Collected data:

____

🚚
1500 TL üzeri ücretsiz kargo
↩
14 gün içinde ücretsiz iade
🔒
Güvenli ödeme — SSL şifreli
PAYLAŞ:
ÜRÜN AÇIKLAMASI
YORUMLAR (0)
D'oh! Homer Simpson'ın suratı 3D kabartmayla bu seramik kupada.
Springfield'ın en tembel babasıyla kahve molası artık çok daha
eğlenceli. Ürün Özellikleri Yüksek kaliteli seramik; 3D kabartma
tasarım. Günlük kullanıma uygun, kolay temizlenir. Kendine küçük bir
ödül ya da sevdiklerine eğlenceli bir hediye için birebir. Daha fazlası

____

### Exercise requirements
Reproduce the material with every instance of "seramik" switched to "porselen", leaving all other text unchanged.

### Response to this exercise
🚚
1500 TL üzeri ücretsiz kargo
↩
14 gün içinde ücretsiz iade
🔒
Güvenli ödeme — SSL şifreli
PAYLAŞ:
ÜRÜN AÇIKLAMASI
YORUMLAR (0)
D'oh! Homer Simpson'ın suratı 3D kabartmayla bu porselen kupada.
Springfield'ın en tembel babasıyla kahve molası artık çok daha
eğlenceli. Ürün Özellikleri Yüksek kaliteli porselen; 3D kabartma
tasarım. Günlük kullanıma uygun, kolay temizlenir. Kendine küçük bir
ödül ya da sevdiklerine eğlenceli bir hediye için birebir. Daha fazlası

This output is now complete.